----- EXTRACT

When looking for alternative housing, there are not a lot of solutions out there. Among the creative solutions that have been tested on the continent is shipping containers repurposed as student housing, a phenomenon that has appeared in several cities including Amsterdam, Berlin and Stockholm. Indeed, a Danish company, Urban Riggers, has gone further, creating an eco-friendly student accommodation complex of containers on a concrete pontoon, floating in Copenhagen’s harbour, powered by solar panels and with hydra-source heating.

Hoey acknowledged the limits to exploring solutions used elsewhere in an Irish context, pointing to climate differences as one such limit. She continued: “Some of the solutions we find our European counterparts are putting forward may not be palatable here, people might find them just too strange and too out of the ordinary as a viable option.” However, Hoey argued that this won’t “stop USI from researching and looking at best practise abroad and weighing up pros and cons and then looking at them in an Irish context”.

In looking abroad for potential solutions, Irish eyes often turn to the UK. In terms of the provision of student accommodation, the UK differs greatly from Ireland. The most distinct difference is the presence of large firms in the UK market that provide private purpose-built student accommodation.

Speaking to The University Times, Prof Christine Whitehead, Emeritus Professor of Housing Economics at London School of Economics (LSE), described the UK as having “quite a strong private market in student housing”, which is “a very efficient one,and effective one in many ways”. When asked about the UK market in comparison to other European countries, Whitehead stated that Britain is “atypical” in having built up a market that is now flooded with investors from a range of countries.

Describing the origins of the market over 20 years ago, Whitehead said: “It started with very much a guarantee from universities to developers, housing organizations and other organizations to provide the housing. So the rental stream was guaranteed. And then it became obvious it was actually viable, and we’ve now got quite a strong private market in student housing.”

Speaking to The University Times, Trinity’s Bursar, Veronica Campbell, also spoke about how local authorities in the UK value student accommodation, given the way such projects are vital in “regenerating” particular areas of cities and towns.

Investors are willing to invest in student accommodation in the UK, and I think it was with an eye to the success of the sector in the UK that some providers started to move into the Irish market

The British context is particularly pertinent, given the arrival of private companies in the Irish market in recent years. Campbell noted that “investors are willing to invest in student accommodation in the UK, and I think it was with an eye to the success of the sector in the UK that some providers started to move into the Irish market”.

----------

## TASKS TO CARRY OUT:
A) For each statement about the student accommodation article, answer yes or no and quote the words that decide it: (i) The floating complex created by Urban Riggers is powered by solar panels. (ii) Whitehead regards Britain as typical among European countries in its student housing market. (iii) According to Whitehead, the UK market began with a guarantee from universities to developers and other organizations.
B) Print the passage of the student accommodation article that begins at the words "Describing the origins" and stops after the words "cities and towns.".
The data after this text has no role in this work.

----- RECORD SET

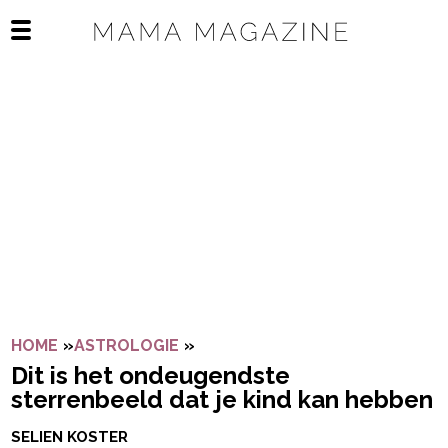
Navigatie overslaan
Open het mobiele menu
HOME
»
ASTROLOGIE
»
DIT IS HET ONDEUGENDSTE ST
Dit is het ondeugendste
sterrenbeeld dat je kind kan hebben
SELIEN KOSTER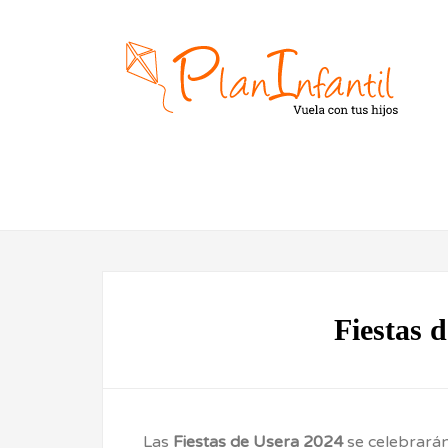
Fiestas 
Las
Fiestas de Usera 2024
se celebrarán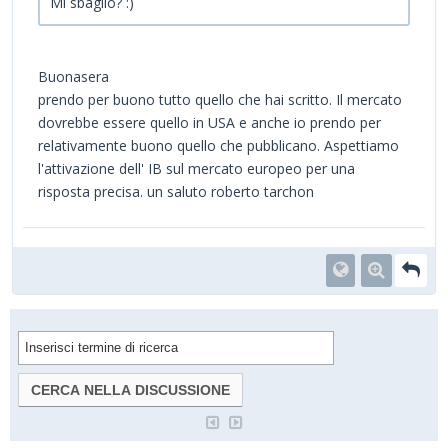
Mi sbaglio? :)
Buonasera
prendo per buono tutto quello che hai scritto. Il mercato
dovrebbe essere quello in USA e anche io prendo per
relativamente buono quello che pubblicano. Aspettiamo
l'attivazione dell' IB sul mercato europeo per una
risposta precisa. un saluto roberto tarchon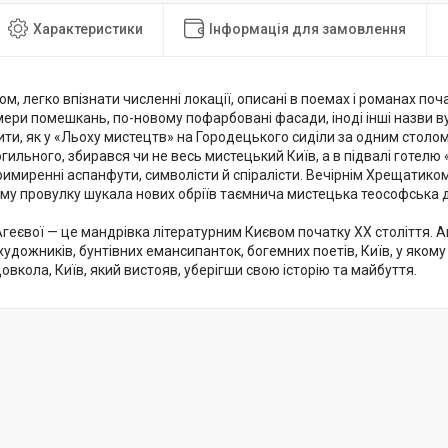
Характеристики
Інформація для замовлення
м, легко впізнати численні локації, описані в поемах і романах поч
мери помешкань, по-новому пофарбовані фасади, іноді інші назви в
ти, як у «Льоху мистецтв» на Городецького сиділи за одним столом 
огильного, збирався чи не весь мистецький Київ, а в підвалі готел
имиренні аспанфути, символісти й спіралісти. Вечірнім Хрещатиком
ому провулку шукала нових обріїв таємнича мистецька теософська д
геєвої — це мандрівка літературним Києвом початку ХХ століття. 
удожників, бунтівних емансипанток, богемних поетів, Київ, у якому
овкола, Київ, який вистояв, уберігши свою історію та майбуття.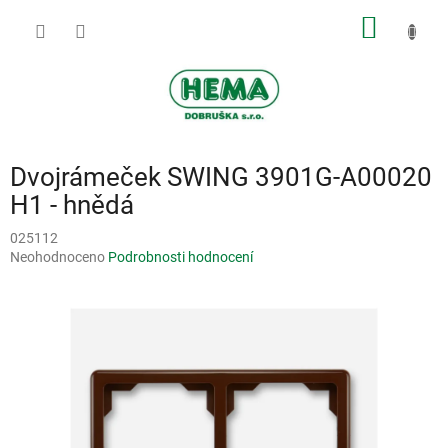
Přejít
NÁKUP
na
obsah
KOŠÍK
Dvojrámeček SWING 3901G-A00020
H1 - hnědá
025112
Průměrné
Neohodnoceno
Podrobnosti hodnocení
hodnocení
produktu
je
0,0
z
5
hvězdiček.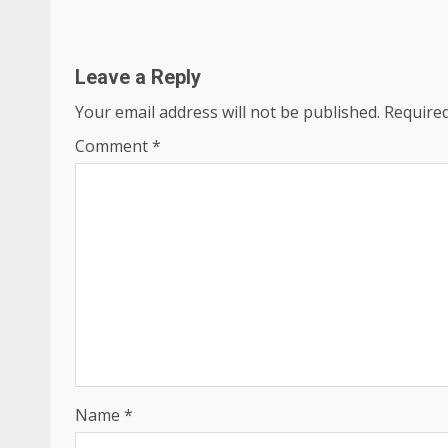
Reading
Leave a Reply
Your email address will not be published.
Required
Comment
*
Name
*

----------

## SOLUTION SET:
A)
(i) Yes: "powered by solar panels and with hydra-source heating"
(ii) No: "Whitehead stated that Britain is “atypical” in having built up a market that is now flooded with investors from a range of countries"
(iii) Yes: "It started with very much a guarantee from universities to developers, housing organizations and other organizations to provide the housing."

B)
Describing the origins of the market over 20 years ago, Whitehead said: “It started with very much a guarantee from universities to developers, housing organizations and other organizations to provide the housing. So the rental stream was guaranteed. And then it became obvious it was actually viable, and we’ve now got quite a strong private market in student housing.”

Speaking to The University Times, Trinity’s Bursar, Veronica Campbell, also spoke about how local authorities in the UK value student accommodation, given the way such projects are vital in “regenerating” particular areas of cities and towns.